Laurent Fabius, dans son bureau du Palais-Royal, en novembre 2016. (GILLES BASSIGNAC/JDD/SIPA)

Il a affirmé ne pas avoir été informé des activités du cimentier franco-suisse.

Par L'Obs Publié le 30 juillet 2018 à 20h29

 

L'ancien chef de la diplomatie française, Laurent Fabius, a été entendu comme témoin dans l'enquête sur des soupçons de financement du terrorisme visant Lafarge en Syrie et a affirmé ne pas avoir été informé des activités du cimentier franco-suisse, a appris lundi l'AFP de source proche du dossier.

Entendu le 20 juillet comme témoin par les juges d'instruction, le ministre des Affaires étrangères de 2012 à 2016, et actuel président du Conseil constitutionnel, a fait valoir qu'"aucun élément d'information" ne lui était parvenu concernant le maintien en Syrie de Lafarge au prix d'arrangements financiers avec des groupes armés, dont l'organisation Etat islamique (EI), selon son audition révélée par "le Monde" et qu'a pu consulter l'AFP.

Le cimentier franco-suisse Lafarge a été inculpé fin juin notamment sous l'accusation rarissime de "complicité de crimes contre l'humanité" dans ce dossier explosif du financement présumé du terrorisme en Syrie.

"Indices graves et concordants"

Les magistrats ont estimé avoir réuni des "indices graves et concordants" contre le cimentier pour ordonner son inculpation pour "complicité de crimes contre l'humanité", "financement d'une entreprise terroriste", "mise en danger de la vie" d'anciens salariés de sa cimenterie de Jalabiya, dans le nord de la Syrie, et "violation d'un embargo".

Huit cadres et dirigeants ont déjà été inculpés dans cette affaire, dont l'ancien PDG de Lafarge de 2007 à 2015, Bruno Lafont, pour financement d'une entreprise terroriste et/ou mise en danger de la vie d'autrui.

Le cimentier est soupçonné d'avoir versé, via sa filiale LCS, près de 13 millions d'euros entre 2011 et 2015 pour maintenir sa cimenterie en Syrie, alors que le pays s'enfonçait dans la guerre.

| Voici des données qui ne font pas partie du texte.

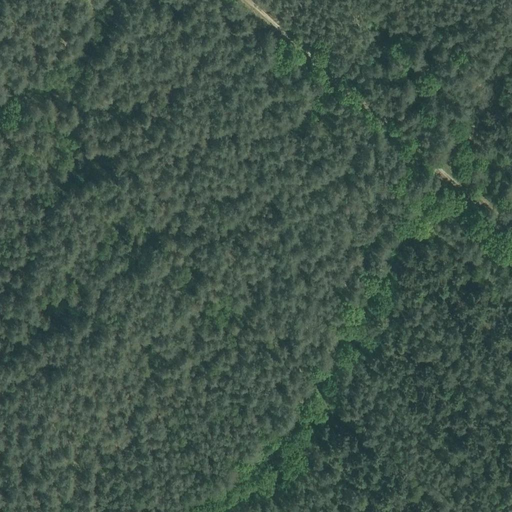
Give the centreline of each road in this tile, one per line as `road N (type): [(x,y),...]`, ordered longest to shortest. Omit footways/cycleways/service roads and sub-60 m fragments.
road 1 (track): [(437,168),(288,404),(183,511)]
road 2 (track): [(247,0),(437,168)]
road 3 (track): [(437,168),(511,53)]
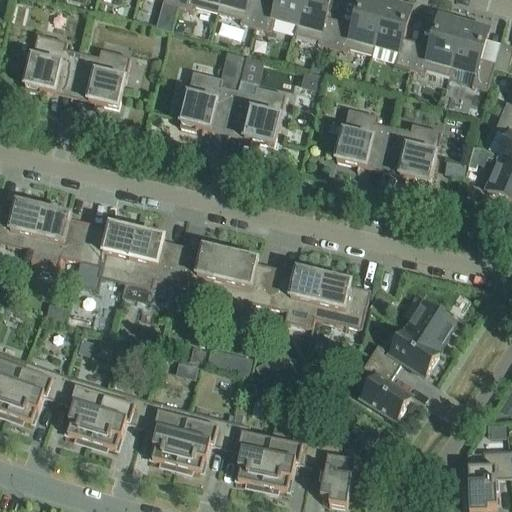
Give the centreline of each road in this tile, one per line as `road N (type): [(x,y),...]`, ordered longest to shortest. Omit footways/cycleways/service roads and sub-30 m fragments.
road 1 (residential): [(511,276),(0,151)]
road 2 (residential): [(511,350),(410,511)]
road 3 (residential): [(0,472),(124,511)]
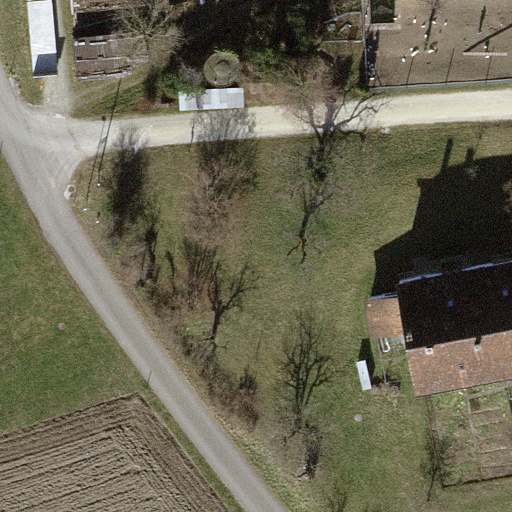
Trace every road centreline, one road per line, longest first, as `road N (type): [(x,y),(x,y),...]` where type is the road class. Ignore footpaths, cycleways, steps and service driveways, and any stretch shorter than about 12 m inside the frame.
road 1 (track): [(0,112),(104,295),(276,511)]
road 2 (track): [(511,115),(111,141),(36,174)]
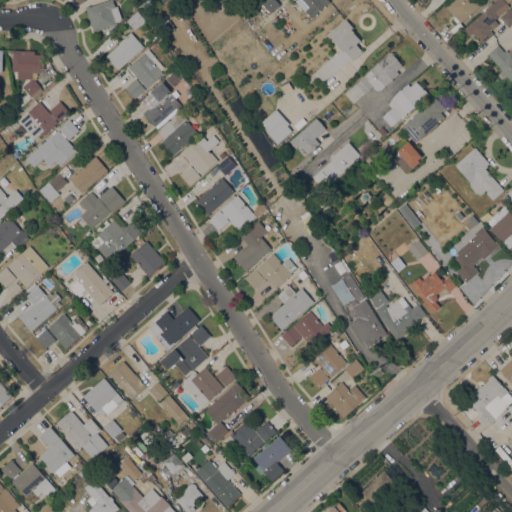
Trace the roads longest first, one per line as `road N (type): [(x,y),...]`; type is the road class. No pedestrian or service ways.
road 1 (residential): [(336,457),(270,377),(51,22)]
road 2 (secondary): [(511,297),(276,511)]
road 3 (residential): [(197,259),(0,432)]
road 4 (residential): [(392,0),(511,137)]
road 5 (residential): [(511,493),(416,387)]
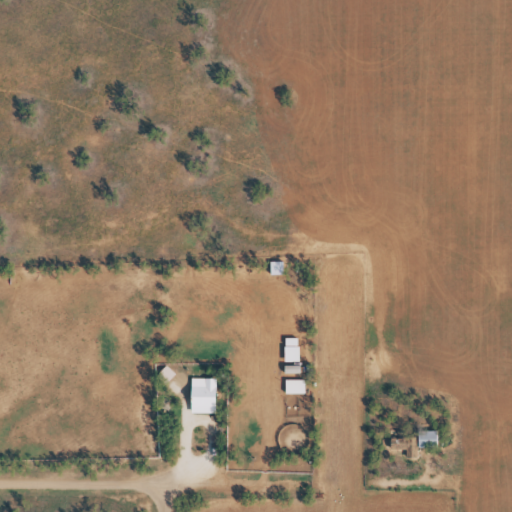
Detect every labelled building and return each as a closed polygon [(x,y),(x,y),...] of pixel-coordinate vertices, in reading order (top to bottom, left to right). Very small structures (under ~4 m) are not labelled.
[(275,258),(276,271),(292,271),(291,258),(275,258)] [(195,374),(195,410),(228,409),(227,374),(195,374)] [(289,378),(290,392),(310,391),(310,377),(289,378)] [(434,447),(434,430),(415,430),(415,447),(434,447)] [(410,457),(410,434),(388,434),(388,451),(401,451),(401,457),(410,457)]
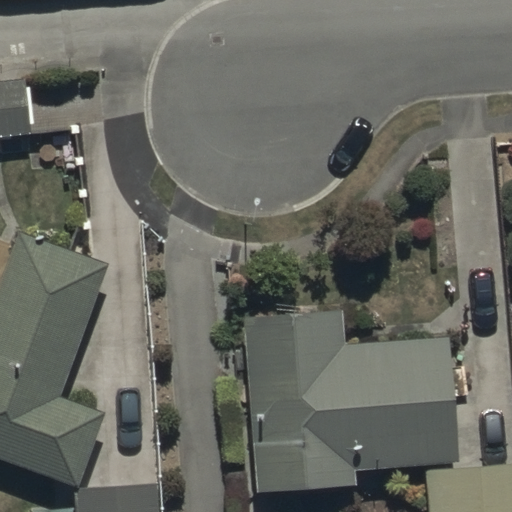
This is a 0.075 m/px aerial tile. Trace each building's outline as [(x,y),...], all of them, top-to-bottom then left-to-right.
[(26,77),(0,80),(0,149),(0,135),(33,132),(26,77)] [(101,265),(19,236),(0,287),(0,452),(75,480),(101,408),(56,392),(101,265)] [(342,312),(243,319),(255,495),(356,488),(355,468),(457,461),(449,338),(344,346),(342,312)] [(511,511),(511,467),(427,471),(428,511),(511,511)] [(160,511),(159,483),(75,486),(75,509),(29,511),(160,511)]
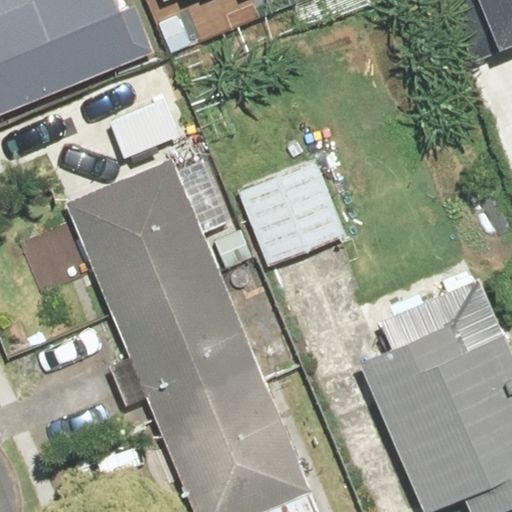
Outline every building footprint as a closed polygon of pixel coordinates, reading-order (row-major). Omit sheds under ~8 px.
[(0,0),(0,114),(145,55),(122,0),(0,0)] [(511,0),(462,0),(486,56),(511,45),(511,0)] [(177,139),(163,104),(105,127),(120,162),(177,139)] [(208,157),(173,172),(169,162),(63,205),(127,360),(110,367),(126,405),(142,398),(189,511),(312,511),(201,241),(237,227),(208,157)] [(308,157),(231,193),(266,270),(343,234),(308,157)] [(444,328),(354,364),(413,511),(431,511),(454,503),(457,511),(494,511),(511,505),(511,361),(501,336),(454,355),(444,328)]
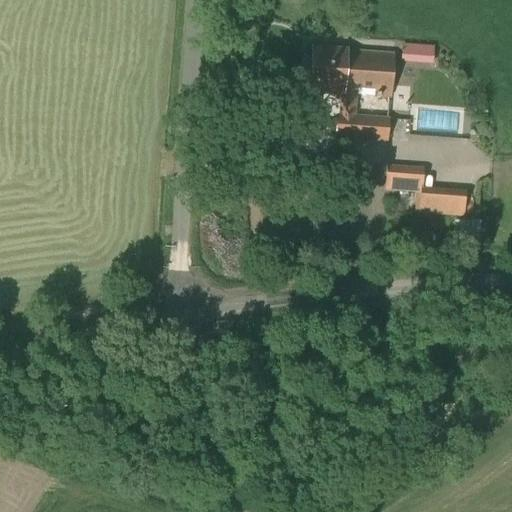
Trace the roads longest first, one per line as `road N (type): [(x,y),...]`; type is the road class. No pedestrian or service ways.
road 1 (tertiary): [(511,285),(338,295),(175,320)]
road 2 (unclassified): [(175,320),(196,0)]
road 3 (unclassified): [(245,511),(190,407),(175,320)]
road 4 (tertiary): [(175,320),(0,345)]
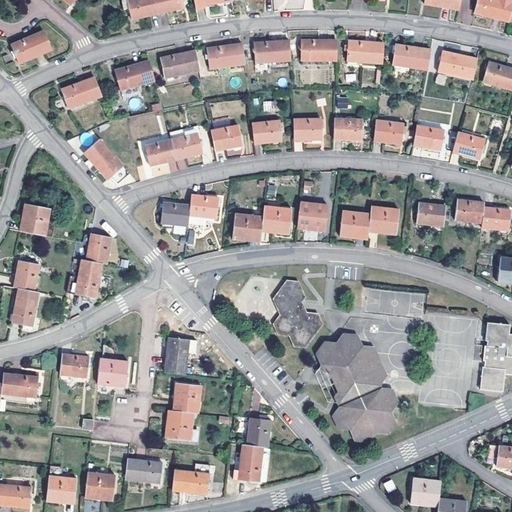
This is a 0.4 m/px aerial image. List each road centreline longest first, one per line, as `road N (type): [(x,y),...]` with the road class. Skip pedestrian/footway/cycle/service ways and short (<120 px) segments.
road 1 (residential): [(92,53),(225,26),(331,20),(444,30),(511,46)]
road 2 (residential): [(109,207),(209,177),(321,163),(408,169),(511,193)]
road 3 (residential): [(170,276),(276,258),(360,260),(431,276),(511,311)]
road 4 (residential): [(170,276),(349,478)]
road 5 (residential): [(0,357),(81,329),(149,288)]
road 6 (residential): [(139,425),(149,288)]
road 7 (residential): [(223,511),(349,478)]
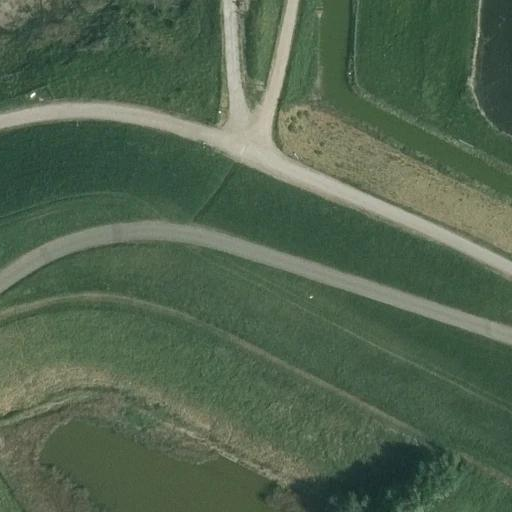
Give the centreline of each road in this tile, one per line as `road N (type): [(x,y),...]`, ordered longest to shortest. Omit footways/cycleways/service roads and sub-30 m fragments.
road 1 (unclassified): [(511,335),(212,238),(136,227),(67,243),(0,285)]
road 2 (unclassified): [(511,267),(211,135)]
road 3 (track): [(211,135),(83,111),(0,120)]
road 4 (track): [(256,152),(290,0)]
road 5 (track): [(245,148),(227,0)]
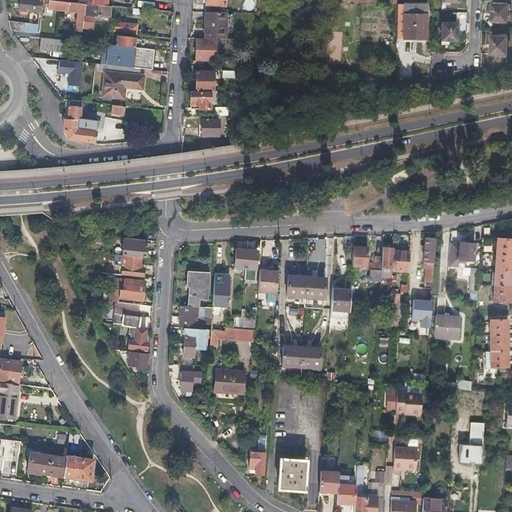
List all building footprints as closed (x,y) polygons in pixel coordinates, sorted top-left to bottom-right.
[(39,0),(18,0),(17,9),(20,9),(27,10),(39,11),(39,8),(39,0)] [(84,3),(89,4),(89,1),(90,1),(90,0),(41,0),(41,8),(43,8),(76,12),(74,30),(81,30),(82,28),(84,3)] [(90,4),(89,4),(84,3),(82,28),(91,30),(93,12),(108,13),(109,6),(106,5),(90,4)] [(508,4),(492,4),(492,21),(507,21),(508,4)] [(398,6),(397,40),(425,40),(427,6),(398,6)] [(206,12),(205,38),(226,39),(227,12),(206,12)] [(22,31),(23,23),(9,21),(11,29),(22,31)] [(104,31),(104,30),(136,34),(137,25),(129,23),(122,23),(120,22),(112,21),(112,25),(98,23),(97,30),(104,31)] [(441,40),(455,40),(456,23),(441,22),(441,40)] [(23,23),(22,31),(33,33),(37,30),(37,25),(23,23)] [(149,28),(148,36),(162,38),(163,30),(149,28)] [(115,45),(117,46),(133,47),(134,38),(116,35),(115,45)] [(491,53),(506,54),(507,37),(491,36),(491,53)] [(64,53),(65,40),(40,38),(39,50),(64,53)] [(196,39),(196,59),(215,60),(215,40),(196,39)] [(103,44),(101,64),(105,65),(139,68),(151,69),(153,49),(133,47),(117,46),(115,45),(103,44)] [(82,64),(59,61),(57,74),(69,76),(68,85),(79,87),(82,64)] [(139,68),(105,65),(102,96),(123,99),(124,87),(142,90),(144,76),(139,76),(139,68)] [(196,71),(196,91),(210,91),(213,91),(213,72),(196,71)] [(240,84),(240,91),(254,91),(254,76),(246,76),(246,84),(240,84)] [(190,91),(190,105),(195,105),(199,105),(199,109),(210,109),(210,91),(196,91),(190,91)] [(63,120),(63,128),(68,139),(79,140),(94,142),(96,120),(79,118),(81,102),(69,100),(67,120),(63,120)] [(124,106),(112,105),(111,113),(123,114),(124,106)] [(202,125),(202,136),(219,136),(218,119),(202,119),(202,125)] [(51,231),(60,249),(65,249),(61,236),(68,237),(69,232),(51,231)] [(432,279),(435,238),(425,237),(424,260),(427,260),(425,279),(432,279)] [(143,246),(144,240),(124,238),(122,255),(126,256),(139,257),(145,258),(146,247),(143,246)] [(496,254),(511,255),(511,238),(497,238),(496,254)] [(473,243),(449,241),(447,266),(457,267),(458,261),(464,262),(464,260),(473,260),(473,243)] [(361,270),(365,270),(366,254),(366,247),(353,246),(351,265),(362,266),(361,270)] [(381,256),(381,267),(391,268),(392,248),(382,247),(381,256)] [(245,268),(246,249),(236,249),(235,267),(245,268)] [(257,250),(246,249),(245,268),(244,280),(254,280),(254,281),(256,263),(256,255),(257,250)] [(393,250),(392,270),(407,271),(409,252),(393,250)] [(511,255),(496,254),(495,269),(511,271),(511,264),(511,255)] [(123,260),(121,275),(143,277),(144,268),(140,268),(141,262),(139,262),(139,257),(126,256),(126,261),(123,260)] [(374,262),(371,262),(370,270),(369,270),(369,281),(380,281),(380,278),(381,267),(381,256),(374,256),(374,262)] [(473,296),(477,296),(479,268),(471,268),(470,293),(473,293),(473,296)] [(268,292),(276,293),(278,271),(259,269),(258,291),(268,292)] [(511,271),(495,269),(493,285),(511,286),(511,271)] [(208,274),(188,273),(187,286),(190,286),(189,306),(197,306),(197,299),(207,300),(208,274)] [(229,276),(214,275),(212,304),(227,305),(229,276)] [(288,277),(287,297),(324,300),(325,280),(288,277)] [(106,288),(143,292),(144,281),(120,279),(119,282),(115,282),(115,284),(107,283),(106,288)] [(511,286),(493,285),(492,301),(509,302),(511,286)] [(143,300),(143,292),(106,288),(103,288),(102,301),(120,303),(120,298),(143,300)] [(340,293),(332,293),(331,310),(349,311),(350,290),(340,290),(340,293)] [(276,293),(268,292),(267,302),(269,305),(273,305),(276,302),(276,293)] [(399,293),(390,293),(388,325),(397,325),(399,293)] [(196,329),(197,306),(189,306),(180,305),(179,328),(182,328),(196,329)] [(304,315),(304,307),(288,307),(287,328),(297,329),(298,315),(304,315)] [(121,327),(138,329),(139,318),(138,318),(139,310),(115,308),(114,326),(121,327)] [(436,337),(459,338),(461,317),(438,315),(436,337)] [(211,321),(210,330),(224,330),(224,327),(225,327),(226,318),(223,318),(222,322),(211,321)] [(491,319),(491,335),(507,335),(507,319),(491,319)] [(145,330),(138,329),(121,327),(120,335),(131,336),(130,339),(128,339),(128,348),(146,350),(147,341),(144,341),(145,330)] [(224,330),(210,330),(209,351),(217,351),(218,340),(252,343),(253,331),(225,327),(225,331),(224,330)] [(207,330),(196,329),(182,328),(181,336),(184,336),(183,356),(193,357),(193,350),(206,351),(207,330)] [(507,335),(491,335),(490,351),(507,351),(507,335)] [(321,350),(284,348),(283,366),(319,369),(321,350)] [(149,354),(115,350),(119,356),(128,358),(128,365),(148,367),(149,354)] [(507,367),(507,351),(490,351),(490,367),(507,367)] [(0,358),(0,380),(17,383),(20,361),(0,358)] [(193,365),(179,364),(179,372),(181,372),(180,390),(186,390),(185,395),(191,395),(191,382),(200,382),(200,373),(193,373),(193,365)] [(221,389),(221,392),(243,393),(244,373),(233,372),(232,375),(216,374),(215,389),(221,389)] [(455,389),(469,390),(470,381),(456,380),(455,389)] [(18,385),(0,381),(0,417),(14,419),(17,394),(15,394),(15,391),(17,392),(18,385)] [(421,394),(396,393),(395,413),(409,413),(408,415),(420,416),(421,394)] [(372,431),(371,441),(387,442),(388,432),(372,431)] [(69,434),(68,441),(78,443),(79,435),(69,434)] [(14,441),(0,439),(0,446),(4,447),(3,458),(12,459),(14,441)] [(394,447),(393,471),(402,471),(402,470),(416,471),(417,449),(394,447)] [(263,475),(264,454),(256,454),(256,450),(250,450),(248,469),(255,469),(254,474),(263,475)] [(30,471),(62,476),(65,458),(32,454),(30,471)] [(65,458),(62,476),(90,480),(93,459),(65,455),(65,458)] [(280,459),(278,490),(303,491),(305,461),(280,459)] [(328,492),(337,493),(338,476),(338,473),(320,472),(319,492),(328,492)] [(354,503),(355,498),(355,490),(356,480),(347,479),(347,476),(338,476),(337,493),(337,503),(354,503)] [(367,494),(367,495),(367,498),(366,511),(375,511),(377,495),(367,494)] [(366,511),(367,498),(355,498),(354,503),(353,511),(366,511)] [(422,499),(421,511),(445,511),(446,500),(422,499)] [(414,511),(415,502),(391,500),(390,511),(414,511)]
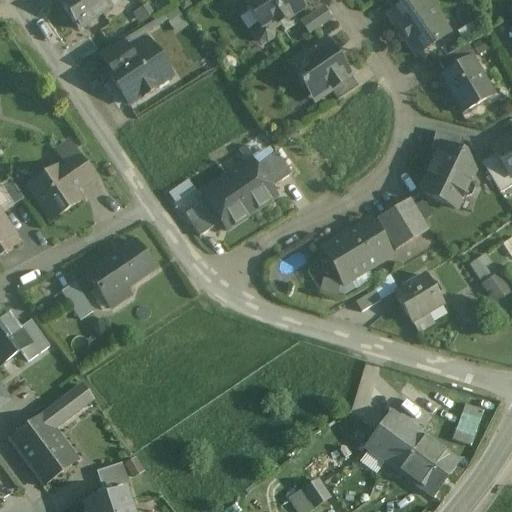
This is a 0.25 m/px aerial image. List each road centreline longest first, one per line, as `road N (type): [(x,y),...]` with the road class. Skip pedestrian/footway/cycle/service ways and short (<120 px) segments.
road 1 (residential): [(336,0),(399,88),(404,130),(381,170),(205,283)]
road 2 (unclassified): [(205,283),(14,0)]
road 3 (unclassified): [(511,391),(238,306),(205,283)]
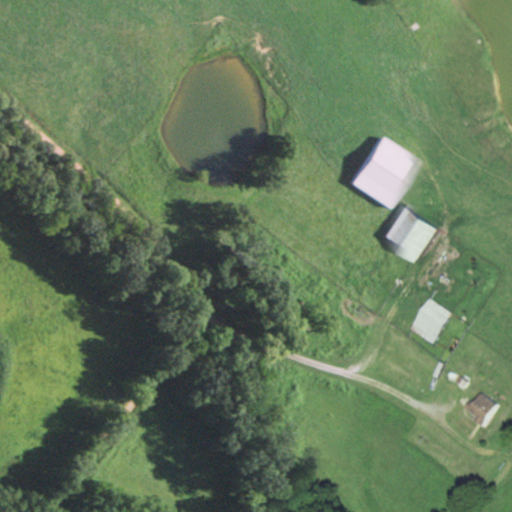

Ces sommes, qui ont bénéficié en partie à des groupes armés, dont l'EI, correspondaient notamment au versement d'une "taxe" pour sécuriser la circulation des salariés et des marchandises, à des achats de matières premières – dont du pétrole – à des fournisseurs proches de l'EI et à la rétribution d'intermédiaires chargés de négocier avec les factions, d'après l'enquête.

De récents éléments de l'enquête alimentent désormais des soupçons sur une possible vente de ciment au groupe EI : un contrat pour une transaction aurait été évoqué lors d'une réunion en décembre 2014, après la prise de l'usine par les djihadistes, selon une source proche du dossier.

Risques de rapt des salariés locaux

Contrairement à d'autres multinationales, le cimentier avait décidé de rester en Syrie, exposant ses salariés locaux aux risques de rapt alors que la direction du site avait, elle, déjà quitté l'usine et évacué ses expatriés. Lafarge a toujours qualifié la sécurité de ses équipes de "priorité". Or, parmi les nombreux employés enlevés, un a été tué et un autre reste porté disparu, selon des témoignages recueillis sur place par l'AFP.

Lors de son inculpation en 2017, Bruno Lafont a assuré n'avoir été au courant d'un "accord avec Daesh" (acronyme arabe de l'EI) qu'en août 2014, et avoir décidé à ce moment-là de la fermeture de l'usine. Quelques semaines plus tard, le 19 septembre, elle tombera finalement sous le pavillon noir de l'organisation d'Abou Bakr al-Baghdadi.

Son ex-bras droit, Christian Herrault, ex-directeur général adjoint en charge de plusieurs pays, dont la Syrie, a, lui, affirmé l'avoir informé beaucoup plus tôt.